Sample Variance versus Theoretical Variance

# theoretical standard deviation vs. simulation standard deviation
print(paste("Theoretical standard deviation: ", round( (1/lambda)/sqrt(n) ,4)))

## [1] "Theoretical standard deviation:  0.7906"

The variance \(Var\) of standard deviation \(\sigma\) is \(Var = \sigma^2\) .

print(paste("Practical standard deviation: ", round(sd(means_exp) ,4)))

## [1] "Practical standard deviation:  0.7991"

print(paste("Theoretical variance: ", round( ((1/lambda)/sqrt(n))^2 ,4)))

## [1] "Theoretical variance:  0.625"

print(paste("Practical variance: ", round(sd(means_exp)^2 ,4)))

## [1] "Practical variance:  0.6385"

As you can see the theoretical varince and standard deviations are very close to practical variance and standard deviation. Since variance is the square of the standard deviations, minor differnces will persist, but will still be close.

Distribution

Comparing the population means & standard deviation with a normal distribution of the expected values.

# plot the means
#General Plot with ditribution curve drawn
hist(means_exp, prob=TRUE, col="blue", main="Exponential Function Simulation Means", breaks=40, xlim=c(2,9), xlab = "Simulation Means")
lines(density(means_exp), lwd=3, col="red")
# Normal distribution line creation
x <- seq(min(means_exp), max(means_exp), length=2*n)
y <- dnorm(x, mean=1/lambda, sd=sqrt(((1/lambda)/sqrt(n))^2))
lines(x, y, pch=22, col="black", lwd=2, lty = 2)

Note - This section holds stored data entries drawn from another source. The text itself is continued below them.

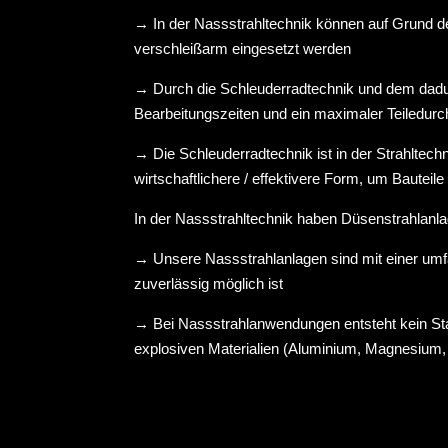
→
In der Nassstrahltechnik können auf Grund de
verschleißarm eingesetzt werden
→
Durch die Schleuderradtechnik und dem dadur
Bearbeitungszeiten und ein maximaler Teiledurc
→
Die Schleuderradtechnik ist in der Strahltec
wirtschaftlichere / effektivere Form, um Bautei
In der Nassstrahltechnik haben Düsenstrahlanlage
→
Unsere Nassstrahlanlagen sind mit einer um
zuverlässig möglich ist
→
Bei Nassstrahlanwendungen entsteht kein Sta
explosiven Materialien (Aluminium, Magnesium, Zi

As the graph shows, the distribution of means of our sampled exponential distributions appear to follow a normal distribution, due to the Central Limit Theorem. If we increased our number of samples (currently 1000), the distribution would be even closer to the standard normal distribution.The dotted line above is a normal distribution curve and we can see that it is very close to our sampled curve, which is the red line above.